Oil terminal sale nets euro103 million for Latvian government

Latvia's government sold its remaining shares in a lucrative oil terminal on Thursday, netting 74.2 million lats (euro103 million; US$135 million) in the Baltic state's largest privatization effort to date.
The government's 38.6 percent stake in Ventspils Nafta, one of Latvia's last state-held enterprises, was sold in a two-hour auction, though it was unclear whether a new strategic investor would emerge from the sale.
The final auction price was 1.84 lats (euro2.62; US$3.34) per share, slightly above the minimum bidding price of 1.81 lats (euro2.58; US$3.29). One investor submitted an aggressive bid for 18 million shares, or 17 percent of Ventspils Nafta, as soon as the auction started.
The bid was later confirmed, meaning the oil terminal now has a new significant shareholder, auction organizers said.
Though the government had hoped for more revenue, Economy Minister Aigars Stokenbergs hailed the auction result.
"We pulled off the sale in one day, something the government had been unable to accomplish for several years," he told reporters.
Ventspils Nafta, a multi-business group that also has interests in shipping, media and real estate, has been beset in recent years by infighting among managers of Latvijas Naftas Tranzits, a private firm that controls nearly 49 percent of the group.
It has also been hampered by a de facto embargo by Russia, which stopped delivering crude oil via pipeline to Latvia in 2003. The terminal has been forced to import crude by rail.
Both Stokenbergs and Valery Kargin, president of Parex Bank, one of Latvia's largest banks and lead organizer of the sale, complained that discord among Ventspils Nafta managers had a negative impact on investor perception of the sale. However, they both expressed hope that the sale would bring stability to the company's operations.

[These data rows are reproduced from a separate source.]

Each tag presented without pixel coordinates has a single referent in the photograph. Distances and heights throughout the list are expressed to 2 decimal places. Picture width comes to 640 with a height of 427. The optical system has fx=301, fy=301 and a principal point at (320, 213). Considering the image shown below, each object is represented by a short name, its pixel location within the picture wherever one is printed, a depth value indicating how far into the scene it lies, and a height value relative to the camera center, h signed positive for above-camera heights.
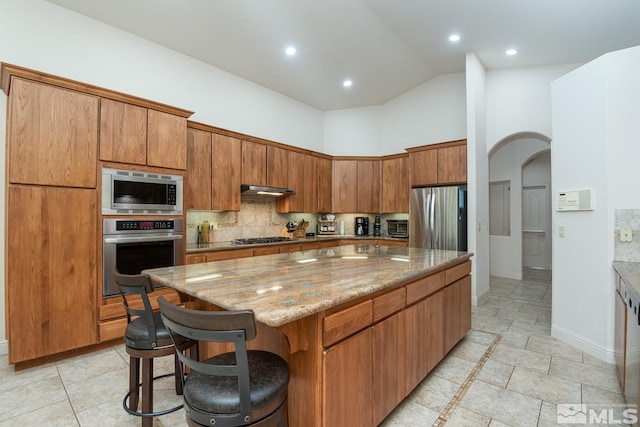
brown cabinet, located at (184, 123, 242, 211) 3.83 +0.63
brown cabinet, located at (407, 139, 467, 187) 4.64 +0.88
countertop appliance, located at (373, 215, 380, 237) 6.19 -0.21
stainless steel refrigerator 4.55 -0.01
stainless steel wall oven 2.92 -0.28
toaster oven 5.58 -0.18
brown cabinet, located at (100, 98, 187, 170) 2.95 +0.86
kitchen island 1.37 -0.56
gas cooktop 4.31 -0.34
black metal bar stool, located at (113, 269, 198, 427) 1.63 -0.68
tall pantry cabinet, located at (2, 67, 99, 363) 2.49 +0.00
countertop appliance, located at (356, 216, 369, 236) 6.08 -0.17
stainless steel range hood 4.36 +0.41
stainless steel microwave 2.95 +0.27
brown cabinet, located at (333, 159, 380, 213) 5.94 +0.65
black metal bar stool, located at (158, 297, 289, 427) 1.03 -0.66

Many in Latvia criticized the auction's format _ a so-called Dutch auction that allows the seller to sell all the shares in a short timeframe. Historically such auctions were designed for items such as fish and flowers that spoil quickly, although they have gained popularity after Google Inc. held its initial public offering in a Dutch-style auction.
Stokenbergs deflected the criticism, saying the auction had been "open to all." He also cited a 1997 contract between the government and Latvijas Naftas Tranzits that gave the latter a veto over any possible sale of the state's holding in Ventspils Nafta.
Market reaction to the deal was volatile. In its biggest daily gain in five years in the morning, Ventspils Nafta stock soared 16 percent. However, the stock later plummeted, ending trading on Thursday down 12 percent at 1.95 lats (euro2.78, US$3.54), thus closing the gap with the auction price.